Bu romantizm bağımlılığının manevi bir tarafı da var. Filozof Simon May, Batı'da birçoğumuzun artık tanrıdan beklentisi olmamasına karşın, onun sunduğu koşulsuz sevgiye özlem duyduğumuzu öne sürüyor.
Tanrı olmayınca, koşulsuz sevgiyi insanlardan bekliyoruz. Onları tanrılaştırıyoruz ve tabii ki bizi hüsrana uğratıyorlar. Sonra aşk nefrete dönüşüyor. Bu, aşırılığıyla aşkı tahrip eden bir arzu. "Herkes sevdiği şeyi öldürüyor" diye figan ediyordu Oscar Wilde.
Psikolog Erich Fromm'un da dediği gibi sevme sanatı aslında "aşka düşmek"ten (falling in love) "aşkla yaşama"ya (standing in love) geçmeyi başarmaktır.
Romantizmdeki "aşka düşme", birine sahip olmanın ve/veya birine ait olmanın baş döndürücülüğüdür. Ve bu uzun süremez, çünkü aidiyet, hayatı ezer, yok eder.
Bu noktada aşkın öldüğü hissine kapılma riski doğar; çünkü romantik efsaneye göre aşkın tek ölçüsü yoğunluktur.
"Aşkla yaşamak" ise biriyle beraber olurken, onunla özgür olabilme yeteneğidir. O da güzel bir histir ama farklı sebeplerle. Daha ince özelliklerin ön plana çıkmasını sağlar: Bağlılık ve cömertlik, dürüstlük ve açıklık.
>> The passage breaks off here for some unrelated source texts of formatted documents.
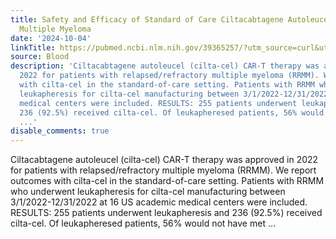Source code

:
 ```yaml
---
title: Safety and Efficacy of Standard of Care Ciltacabtagene Autoleucel for Relapsed/Refractory
  Multiple Myeloma
date: '2024-10-04'
linkTitle: https://pubmed.ncbi.nlm.nih.gov/39365257/?utm_source=curl&utm_medium=rss&utm_campaign=journals&utm_content=7603509&fc=None&ff=20241004202134&v=2.18.0.post9+e462414
source: Blood
description: 'Ciltacabtagene autoleucel (cilta-cel) CAR-T therapy was approved in
  2022 for patients with relapsed/refractory multiple myeloma (RRMM). We report outcomes
  with cilta-cel in the standard-of-care setting. Patients with RRMM who underwent
  leukapheresis for cilta-cel manufacturing between 3/1/2022-12/31/2022 at 16 US academic
  medical centers were included. RESULTS: 255 patients underwent leukapheresis and
  236 (92.5%) received cilta-cel. Of leukapheresed patients, 56% would not have met
  ...'
disable_comments: true
---
```

Ciltacabtagene autoleucel (cilta-cel) CAR-T therapy was approved in 2022 for patients with relapsed/refractory multiple myeloma (RRMM). We report outcomes with cilta-cel in the standard-of-care setting. Patients with RRMM who underwent leukapheresis for cilta-cel manufacturing between 3/1/2022-12/31/2022 at 16 US academic medical centers were included. RESULTS: 255 patients underwent leukapheresis and 236 (92.5%) received cilta-cel. Of leukapheresed patients, 56% would not have met ...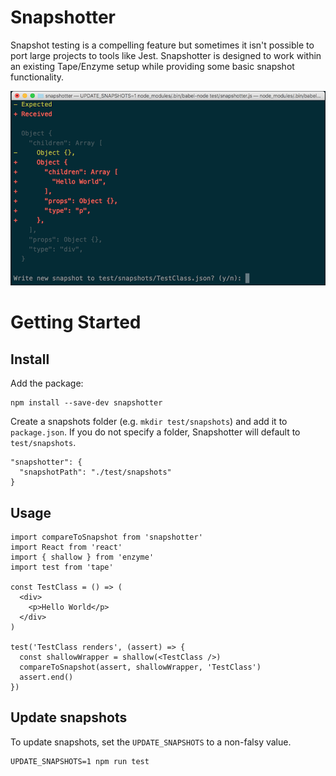 # Snapshotter

Snapshot testing is a compelling feature but sometimes it isn't possible to port
large projects to tools like Jest. Snapshotter is designed to work within an
existing Tape/Enzyme setup while providing some basic snapshot functionality.

![Screenshot](/screenshot.png?raw=true "Screenshot")

# Getting Started

## Install

Add the package:

```
npm install --save-dev snapshotter
```

Create a snapshots folder (e.g. `mkdir test/snapshots`) and add it to `package.json`. If you do not specify a folder, Snapshotter will default to `test/snapshots`.

```
"snapshotter": {
  "snapshotPath": "./test/snapshots"
}
```

## Usage

```
import compareToSnapshot from 'snapshotter'
import React from 'react'
import { shallow } from 'enzyme'
import test from 'tape'

const TestClass = () => (
  <div>
    <p>Hello World</p>
  </div>
)

test('TestClass renders', (assert) => {
  const shallowWrapper = shallow(<TestClass />)
  compareToSnapshot(assert, shallowWrapper, 'TestClass')
  assert.end()
})
```

## Update snapshots

To update snapshots, set the `UPDATE_SNAPSHOTS` to a non-falsy value.

```
UPDATE_SNAPSHOTS=1 npm run test
```
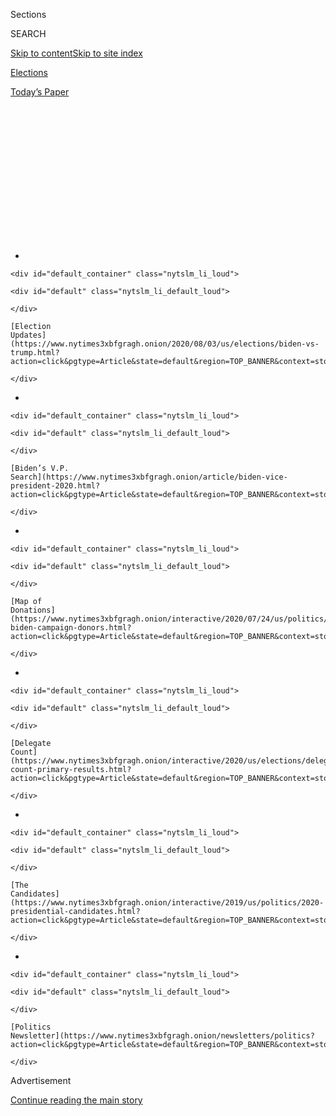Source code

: <div id="app">

<div id="standalone-header">

<div class="interactive-masthead NYTAppHideMasthead css-qz70u6 e1suatyy0">

<div class="section css-ui9rw0 e1suatyy2">

<div class="css-eph4ug er09x8g0">

<div class="css-6n7j50">

</div>

<span class="css-1dv1kvn">Sections</span>

<div class="css-10488qs">

<span class="css-1dv1kvn">SEARCH</span>

</div>

[Skip to content](#site-content)[Skip to site
index](#site-index)

</div>

<div id="masthead-section-label" class="css-1wr3we4 eaxe0e00">

[Elections](https://www.nytimes3xbfgragh.onion/news-event/2020-election)

</div>

<div class="css-10698na e1huz5gh0">

</div>

</div>

<div id="masthead-bar-one" class="section hasLinks css-15hmgas e1csuq9d3">

<div class="css-uqyvli e1csuq9d0">

</div>

<div class="css-1uqjmks e1csuq9d1">

</div>

<div class="css-9e9ivx">

[](https://myaccount.nytimes3xbfgragh.onion/auth/login?response_type=cookie&client_id=vi)

</div>

<div class="css-1bvtpon e1csuq9d2">

[Today’s
Paper](https://www.nytimes3xbfgragh.onion/section/todayspaper)

</div>

</div>

</div>

<div class="css-1aor85t" style="opacity:0.000000001;z-index:-1;visibility:hidden">

<div class="css-1hqnpie">

<div class="css-epjblv">

<span class="css-17xtcya">[Elections](/news-event/2020-election)</span><span class="css-x15j1o">|</span><span class="css-fwqvlz">Donald
Trump: Who He Is and What He Stands
For</span>

</div>

<div class="css-k008qs">

<div class="css-1iwv8en">

<span class="css-18z7m18"></span>

<div>

</div>

</div>

<span class="css-1n6z4y">https://nyti.ms/3cTFCua</span>

<div class="css-1705lsu">

<div class="css-4xjgmj">

<div class="css-4skfbu" data-role="toolbar" data-aria-label="Social Media Share buttons, Save button, and Comments Panel with current comment count" data-testid="share-tools">

  - 
  - 
  - 
  - 
    
    <div class="css-6n7j50">
    
    </div>

  - 

</div>

</div>

</div>

</div>

</div>

</div>

<div id="NYT_TOP_BANNER_REGION" class="css-mij9hh">

<div>

<div id="styln-elections-notifications-menu" class="section interactive-content interactive-size-medium css-1xxkt5x">

<div class="css-17ih8de interactive-body">

<div class="nytslm_innerContainer" data-aria-live="polite">

<div class="nytslm_title">

</div>

  - 
    
    <div id="default_container" class="nytslm_li_loud">
    
    <div id="default" class="nytslm_li_default_loud">
    
    </div>
    
    [Election
    Updates](https://www.nytimes3xbfgragh.onion/2020/08/03/us/elections/biden-vs-trump.html?action=click&pgtype=Article&state=default&region=TOP_BANNER&context=storylines_menu)
    
    </div>

  - 
    
    <div id="default_container" class="nytslm_li_loud">
    
    <div id="default" class="nytslm_li_default_loud">
    
    </div>
    
    [Biden’s V.P.
    Search](https://www.nytimes3xbfgragh.onion/article/biden-vice-president-2020.html?action=click&pgtype=Article&state=default&region=TOP_BANNER&context=storylines_menu)
    
    </div>

  - 
    
    <div id="default_container" class="nytslm_li_loud">
    
    <div id="default" class="nytslm_li_default_loud">
    
    </div>
    
    [Map of
    Donations](https://www.nytimes3xbfgragh.onion/interactive/2020/07/24/us/politics/trump-biden-campaign-donors.html?action=click&pgtype=Article&state=default&region=TOP_BANNER&context=storylines_menu)
    
    </div>

  - 
    
    <div id="default_container" class="nytslm_li_loud">
    
    <div id="default" class="nytslm_li_default_loud">
    
    </div>
    
    [Delegate
    Count](https://www.nytimes3xbfgragh.onion/interactive/2020/us/elections/delegate-count-primary-results.html?action=click&pgtype=Article&state=default&region=TOP_BANNER&context=storylines_menu)
    
    </div>

  - 
    
    <div id="default_container" class="nytslm_li_loud">
    
    <div id="default" class="nytslm_li_default_loud">
    
    </div>
    
    [The
    Candidates](https://www.nytimes3xbfgragh.onion/interactive/2019/us/politics/2020-presidential-candidates.html?action=click&pgtype=Article&state=default&region=TOP_BANNER&context=storylines_menu)
    
    </div>

  - 
    
    <div id="default_container" class="nytslm_li_loud">
    
    <div id="default" class="nytslm_li_default_loud">
    
    </div>
    
    [Politics
    Newsletter](https://www.nytimes3xbfgragh.onion/newsletters/politics?action=click&pgtype=Article&state=default&region=TOP_BANNER&context=storylines_menu)
    
    </div>

</div>

</div>

</div>

</div>

</div>

<div id="top-wrapper" class="css-1sy8kpn">

<div id="top-slug" class="css-l9onyx">

Advertisement

</div>

[Continue reading the main
story](#after-top)

<div class="ad top-wrapper" style="text-align:center;height:100%;display:block;min-height:250px">

<div id="top" class="place-ad" data-position="top" data-size-key="top">

</div>

</div>

<div id="after-top">

</div>

</div>

</div>

<div id="site-content" data-role="main">

# Donald Trump: Who He Is and What He Stands For

<div class="css-1vegfwe interactive-byline-container">

By [<span class="css-1baulvz last-byline" itemprop="name">Annie
Karni</span>](https://www.nytimes3xbfgragh.onion/by/annie-karni)Updated
Jul 14, 2020

</div>

<div class="css-1vegfwe interactive-translations-container">

<div class="css-1rk3c06">

[Leer en
español](https://www.nytimes3xbfgragh.onion/es/interactive/2020/espanol/estados-unidos/donald-trump-elecciones.html "Read in Spanish")

</div>

</div>

<div id="interactive-standalone-sharetools" class="css-wkcogx">

<div>

<div class="interactive-sharetools css-9z2bwm" data-role="toolbar" data-aria-label="Social Media Share buttons, Save button, and Comments Panel with current comment count" data-testid="share-tools">

  - 
  - 
  - 
  - 
    
    <div class="css-6n7j50">
    
    </div>

</div>

</div>

</div>

<div id="donald-trump" class="section interactive-standard interactive-content interactive-size-scoop css-1davkue" data-id="100000007110369">

<div class="css-17ih8de interactive-body">

<div data-prd-dropzone-below-masthead="100000006700124">

</div>

<div class="g-story g-freebird g-max-limit" data-preview-slug="2019-03-10-vi-freebird">

<div class="g-section g-candidate-top">

<div class="g-inner-wrap">

## <span class="g-kicker-text">[2020 Candidates](https://www.nytimes3xbfgragh.onion/interactive/2019/us/politics/2020-presidential-candidates.html) </span> <span class="g-party-label" style="color:#cf222c;">Republican Incumbent </span>

<div class="g-text-wrap">

# Donald Trump

The 45th president, a deeply divisive leader, was running for
re-election on immigration, trade and the economy. Then the coronavirus
crisis hit.

</div>

</div>

<div class="g-image-wrap">

![Donald
Trump](https://static01.graylady3jvrrxbe.onion/packages/flash/multimedia/ICONS/transparent.png)

</div>

</div>

<div class="g-section g-basics">

## Who is Donald Trump?

<div class="g-bullets">

73 years old

Born in Queens; recently changed his primary residence from Manhattan to
Palm Beach, Fla.

45th president of the United States

Former reality show host and New York City real estate developer who
never ran for political office until his 2016 presidential campaign

</div>

</div>

<div class="g-section g-issues">

## Trump’s signature issues

Mr. Trump’s handling of the coronavirus pandemic has not been a defining
issue of his presidency for long, but how his administration has
responded is likely to be critical not only to his legacy, but also to
how some swing voters who are open to both him and [Joseph R. Biden
Jr.](https://www.nytimes3xbfgragh.onion/interactive/2020/us/elections/joe-biden.html)
make their decision in November.

Before the coronavirus crisis consumed his White House, his 2016
rallying cry of “build the wall” still echoed in his re-election
campaign. Construction of a wall along the country’s southern border,
intended to halt the flow of undocumented immigrants into the country,
[has been slow
going](https://www.nytimes3xbfgragh.onion/2019/11/08/us/border-wall-texas.html),
but an immigration crackdown has remained one of the policy issues that
enlivens his base. Mr. Trump has even tried to use immigration as a way
to change the subject from criticism of his administration’s handling of
the pandemic.

Mr. Trump has also made eliminating federal regulations a priority, with
a focus on [dismantling Obama-era environmental
regulations](https://www.nytimes3xbfgragh.onion/interactive/2019/climate/trump-environment-rollbacks.html).
So far, he has failed to achieve his top legislative priority when he
came into office: [repealing the Affordable Care
Act](https://www.nytimes3xbfgragh.onion/2019/05/01/health/unconstitutional-trump-aca.html).
But he has pleased Republicans, in particular, with his commitment to
[appointing conservative
judges](https://www.nytimes3xbfgragh.onion/2020/03/14/us/trump-appeals-court-judges.html)
to the federal bench at a record-setting pace.

Mr. Trump touts two trade deals as his signature policies, even as they
mark a break from Republican free-trade **** orthodoxy in favor of a
populist approach: an initial trade agreement [with
China](https://www.nytimes3xbfgragh.onion/2020/01/15/business/economy/china-trade-deal.html),
and his revised accord [with Mexico
and](https://www.nytimes3xbfgragh.onion/2019/12/01/us/politics/trump-trade-deal-usmca.html)[Canada](https://www.nytimes3xbfgragh.onion/2019/12/01/us/politics/trump-trade-deal-usmca.html).
His foreign policy doctrine can be summed up by the phrase [“America
First](https://www.nytimes3xbfgragh.onion/2018/12/21/us/politics/trump-mattis-american-first-foreign-policy.html),”
a banner under which Mr. Trump has over the years questioned the
founding tenets of alliances like NATO, and demonstrated a reluctance to
engage in overseas military operations.

</div>

<div class="g-section g-questions">

## Three questions about Donald Trump

<div class="g-qa">

### **1. Is Donald Trump under investigation?**

For almost the first time in his presidency, the answer appears to be
no. The first two years of his administration were defined by the
looming investigation of the special counsel Robert S. Mueller III, who
in March 2019 wrapped up [his report on Russian interference in the 2016
election](https://www.nytimes3xbfgragh.onion/2019/03/24/us/politics/mueller-report-summary.html).
Mr. Mueller did not reach a conclusion on whether Mr. Trump illegally
obstructed justice, but found no evidence of a criminal conspiracy
between the Trump campaign and Russia.

Mr. Trump [was
impeached](https://www.nytimes3xbfgragh.onion/2019/12/18/us/politics/trump-impeached.html)
by the House of Representatives months after the Russia investigation
concluded, for seeking to pressure Ukraine to smear his political
rivals. In February, after five months of hearings, Mr. Trump [was
acquitted](https://www.nytimes3xbfgragh.onion/2020/02/05/us/politics/trump-acquitted-impeachment.html)
in the Senate, along party lines, of abuse of power and obstruction of
Congress.

</div>

<div class="g-qa">

### **2. Will Mr. Trump’s re-election hinge on the virus?**

Many aides and allies have been making the case to Mr. Trump that he is
no longer running against a political opponent, but rather against the
virus, and that his re-election in November depends on convincing voters
that his administration’s response saved lives.

Through daily White House news conferences, Mr. Trump has been [trying
to reshape the
narrative](https://www.nytimes3xbfgragh.onion/interactive/2020/04/26/us/politics/trump-coronavirus-briefings-analyzed.html)
and convince voters that his response to the health crisis was adequate,
despite the fact that he repeatedly played down the threat of the virus
and was slow to absorb the scale of the risk. He has also been eager to
restart the economy, so that he can claim credit for the economic gains
that he was running on before the virus washed them away, while pinning
the blame for the spread of the virus elsewhere, like on China or the
World Health Organization.

</div>

<div class="g-qa">

### **3. How much is Donald Trump worth?**

Mr. Trump, famous for telling falsehoods and making inflated claims
about himself, has long claimed to be a billionaire. The question of how
much Mr. Trump is really worth has been a moving target, and one he
refuses to answer. He has continued to refuse to release his tax
returns, and it’s now a battle being fought in the courts.

He has tried to shield his tax returns from Manhattan state prosecutors,
an effort that was rejected by a federal judge. The Justice Department
has helped his attempt to block a subpoena demanding the release of
eight years of his personal and corporate tax
returns.

</div>

</div>

<div class="g-section g-quote">

<div class="quote-bar">

</div>

### “I could stand in the middle of Fifth Avenue and shoot somebody and wouldn’t lose any voters, OK?”

<div class="g-attribution">

<div class="g-image">

![](https://static01.graylady3jvrrxbe.onion/newsgraphics/2019/08/01/candidate-pages/b4522271a4f73426d5de7437ff4d0aa6b616b469/trump-circle.png)

</div>

<div class="g-info">

##### Donald Trump

</div>

</div>

</div>

<div class="g-section g-coverage">

## Learn more about Trump

<div class="g-bullets">

[Trump’s 2020 to-do
list:](https://www.nytimes3xbfgragh.onion/2020/02/08/us/politics/trump-reelection-campaign.html)
take back the suburbs, court black voters and expand the electoral map.

We looked at how the Trump campaign uses [digital platforms and
rallies](https://www.nytimes3xbfgragh.onion/2020/02/27/us/politics/trump-rally-campaign-data.html)
to capture followers.

Here’s an analysis of the patterns in [the president’s
falsehoods](https://www.nytimes3xbfgragh.onion/2018/12/29/us/politics/trump-fact-check.html).

</div>

</div>

</div>

</div>

</div>

</div>

<div id="standalone-footer">

<div>

<div>

<div id="interactive-footer-wrapper">

<div class="css-i29ckm">

<div class="interactive-sharetools css-9z2bwm" data-role="toolbar" data-aria-label="Social Media Share buttons, Save button, and Comments Panel with current comment count" data-testid="share-tools">

  - 
  - 
  - 
  - 
    
    <div class="css-6n7j50">
    
    </div>

</div>

</div>

<div>

<div id="NYT_BELOW_MAIN_CONTENT_REGION">

<div>

<div id="STLYN_guide_v1_STYLN_guide_a" class="section css-l08pwh interactive-content interactive-size-medium">

<div class="css-17ih8de interactive-body">

<div class="g-story g-freebird g-max-limit" data-preview-slug="styln-scroll-guide">

</div>

<div id="g-electionguide-id" class="g-electionguide">

<div class="g-electionguide-container">

<div class="g-electionguide-wrapper">

<div class="g-electionguide-logo">

</div>

# Our 2020 Election Guide

Updated Aug. 3, 2020

  - 
    
    -----
    
    ## The Latest
    
      - President Trump again assails mail-in voting, [claiming without
        evidence that the process is plagued by
        fraud](https://www.nytimes3xbfgragh.onion/2020/08/03/us/politics/trump-mail-in-voting.html?action=click&pgtype=Article&state=default&region=BELOW_MAIN_CONTENT&context=storylines_guide).

  - 
    
    -----
    
    ## Biden’s V.P. Search
    
      - [Here are 13
        women](https://www.nytimes3xbfgragh.onion/article/biden-vice-president-2020.html?action=click&pgtype=Article&state=default&region=BELOW_MAIN_CONTENT&context=storylines_guide)
        who have been under consideration to be Joe Biden’s running
        mate, and why each might be chosen — and might not be.

  - 
    
    -----
    
    ## Keep Up With Our Coverage
    
      - Get an
        [email](https://www.nytimes3xbfgragh.onion/newsletters/politics?action=click&pgtype=Article&state=default&region=BELOW_MAIN_CONTENT&context=storylines_guide)
        recapping the day’s news
    
    <!-- end list -->
    
      - Download our mobile app on
        [iOS](https://apps.apple.com/us/app/nytimes/id284862083?ls=1&mat_click_id=5c79ae7455014fd1bd66b5610c05b8f2-20191112-16948&referrer=mat_click_id%3D5c79ae7455014fd1bd66b5610c05b8f2-20191112-16948%26link_click_id%3D722930677036718082)
        and
        [Android](http://a.localytics.com/android?id=com.nytimes.android&referrer=utm_source%3Dother_nyt_mobile_web%26utm_medium%3DWeb%2520page%26utm_term%3DGeneral%2520Mobile%2520Page%26utm_campaign%3DNYT%2520Mobile%2520General%2520Page)
        and turn on Breaking News and Politics alerts

</div>

</div>

</div>

</div>

</div>

</div>

</div>

</div>

<div id="bottom-wrapper" class="css-1ede5it">

<div id="bottom-slug" class="css-l9onyx">

Advertisement

</div>

[Continue reading the main
story](#after-bottom)

<div id="bottom" class="ad bottom-wrapper" style="text-align:center;height:100%;display:block;min-height:90px">

</div>

<div id="after-bottom">

</div>

</div>

## Site Index

<div>

</div>

## Site Information Navigation

  - [© <span>2020</span> <span>The New York Times
    Company</span>](https://help.nytimes3xbfgragh.onion/hc/en-us/articles/115014792127-Copyright-notice)

<!-- end list -->

  - [NYTCo](https://www.nytco.com/)
  - [Contact
    Us](https://help.nytimes3xbfgragh.onion/hc/en-us/articles/115015385887-Contact-Us)
  - [Work with us](https://www.nytco.com/careers/)
  - [Advertise](https://nytmediakit.com/)
  - [T Brand Studio](http://www.tbrandstudio.com/)
  - [Your Ad
    Choices](https://www.nytimes3xbfgragh.onion/privacy/cookie-policy#how-do-i-manage-trackers)
  - [Privacy](https://www.nytimes3xbfgragh.onion/privacy)
  - [Terms of
    Service](https://help.nytimes3xbfgragh.onion/hc/en-us/articles/115014893428-Terms-of-service)
  - [Terms of
    Sale](https://help.nytimes3xbfgragh.onion/hc/en-us/articles/115014893968-Terms-of-sale)
  - [Site
    Map](https://spiderbites.nytimes3xbfgragh.onion)
  - [Help](https://help.nytimes3xbfgragh.onion/hc/en-us)
  - [Subscriptions](https://www.nytimes3xbfgragh.onion/subscription?campaignId=37WXW)

</div>

</div>

</div>

</div>

</div>
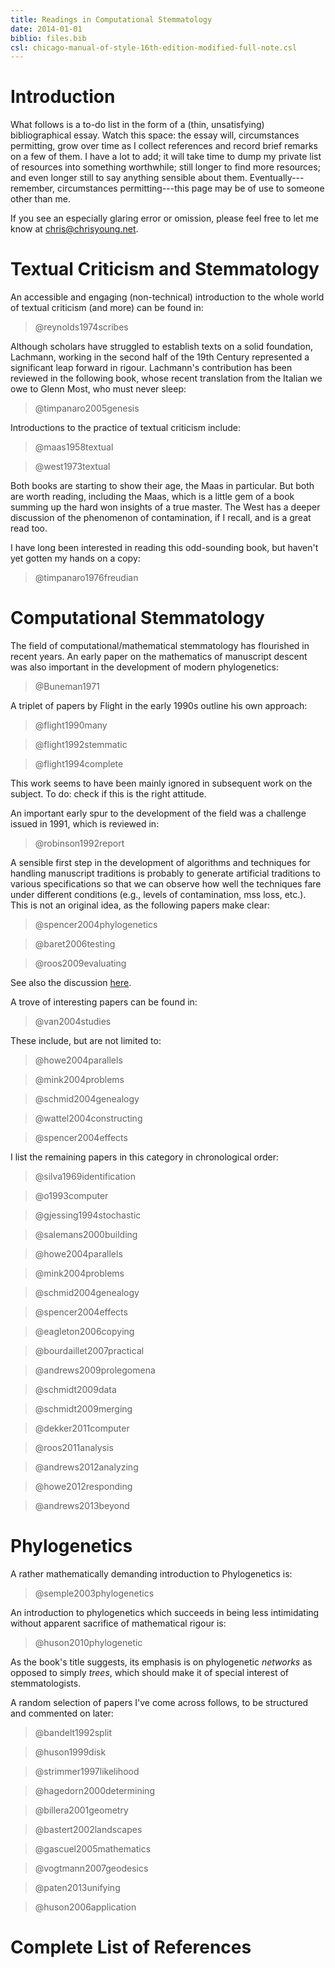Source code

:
```yaml
---
title: Readings in Computational Stemmatology
date: 2014-01-01
biblio: files.bib
csl: chicago-manual-of-style-16th-edition-modified-full-note.csl
---
```


# Introduction

What follows is a to-do list in the form of a (thin, unsatisfying)
bibliographical essay. Watch this space: the essay will, circumstances
permitting, grow over time as I collect references and record brief remarks on
a few of them. I have a lot to add; it will take time to dump my private list
of resources into something worthwhile; still longer to find more resources;
and even longer still to say anything sensible about them.
Eventually---remember, circumstances permitting---this page may be of use to
someone other than me.

If you see an especially glaring error or omission, please feel free to let me
know at chris@chrisyoung.net.

# Textual Criticism and Stemmatology

An accessible and engaging (non-technical) introduction to the whole world of
textual criticism (and more) can be found in:

> @reynolds1974scribes

Although scholars have struggled to establish texts on a solid foundation,
Lachmann, working in the second half of the 19th Century represented a
significant leap forward in rigour. Lachmann's contribution has been reviewed
in the following book, whose recent translation from the Italian we owe to
Glenn Most, who must never sleep:

> @timpanaro2005genesis

Introductions to the practice of textual criticism include:

> @maas1958textual

> @west1973textual

Both books are starting to show their age, the Maas in particular. But both are
worth reading, including the Maas, which is a little gem of a book summing up
the hard won insights of a true master. The West has a deeper discussion of the
phenomenon of contamination, if I recall, and is a great read too.

I have long been interested in reading this odd-sounding book, but haven't yet
gotten my hands on a copy:

> @timpanaro1976freudian


# Computational Stemmatology

The field of computational/mathematical stemmatology has flourished in recent
years. An early paper on the mathematics of manuscript descent was also
important in the development of modern phylogenetics:

> @Buneman1971

A triplet of papers by Flight in the early 1990s outline his own approach:

> @flight1990many

> @flight1992stemmatic

> @flight1994complete

This work seems to have been mainly ignored in subsequent work on the subject.
To do: check if this is the right attitude.

An important early spur to the development of the field was a challenge issued
in 1991, which is reviewed in:

> @robinson1992report

A sensible first step in the development of algorithms and techniques for
handling manuscript traditions is probably to generate artificial traditions to
various specifications so that we can observe how well the techniques fare
under different conditions (e.g., levels of contamination, mss loss, etc.).
This is not an original idea, as the following papers make clear:

> @spencer2004phylogenetics

> @baret2006testing

> @roos2009evaluating

See also the discussion [here](http://scribalculture.org/weblog/2010/12/27/artificial-textual-traditions/).

A trove of interesting papers can be found in:

> @van2004studies

These include, but are not limited to:

> @howe2004parallels

> @mink2004problems

> @schmid2004genealogy

> @wattel2004constructing

> @spencer2004effects

I list the remaining papers in this category in chronological order:

> @silva1969identification

> @o1993computer

> @gjessing1994stochastic

> @salemans2000building

> @howe2004parallels

> @mink2004problems

> @schmid2004genealogy

> @spencer2004effects

> @eagleton2006copying

> @bourdaillet2007practical

> @andrews2009prolegomena

> @schmidt2009data

> @schmidt2009merging

> @dekker2011computer

> @roos2011analysis

> @andrews2012analyzing

> @howe2012responding

> @andrews2013beyond

# Phylogenetics

A rather mathematically demanding introduction to Phylogenetics is:

> @semple2003phylogenetics

An introduction to phylogenetics which succeeds in being less intimidating
without apparent sacrifice of mathematical rigour is:

> @huson2010phylogenetic

As the book's title suggests, its emphasis is on phylogenetic *networks* as
opposed to simply *trees*, which should make it of special interest of
stemmatologists.

A random selection of papers I've come across follows, to be structured and commented on
later:

> @bandelt1992split

> @huson1999disk

> @strimmer1997likelihood

> @hagedorn2000determining

> @billera2001geometry

> @bastert2002landscapes

> @gascuel2005mathematics

> @vogtmann2007geodesics

> @paten2013unifying

> @huson2006application


# Complete List of References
Hayatla barışıktır.
Aşkla yaşamak belki de, başka bir Sevgililer Günü saldırısıyla karşı karşıya olduğumuz şu günde yaralarımıza merhem olacak ilaçtır.
(*) Yazar ve gazeteci. Arkadaşlık ve felsefe üzerine yazıyor. "Love: All That Matters" (Aşk: Tek Önemli Şey) kitabının yazarı.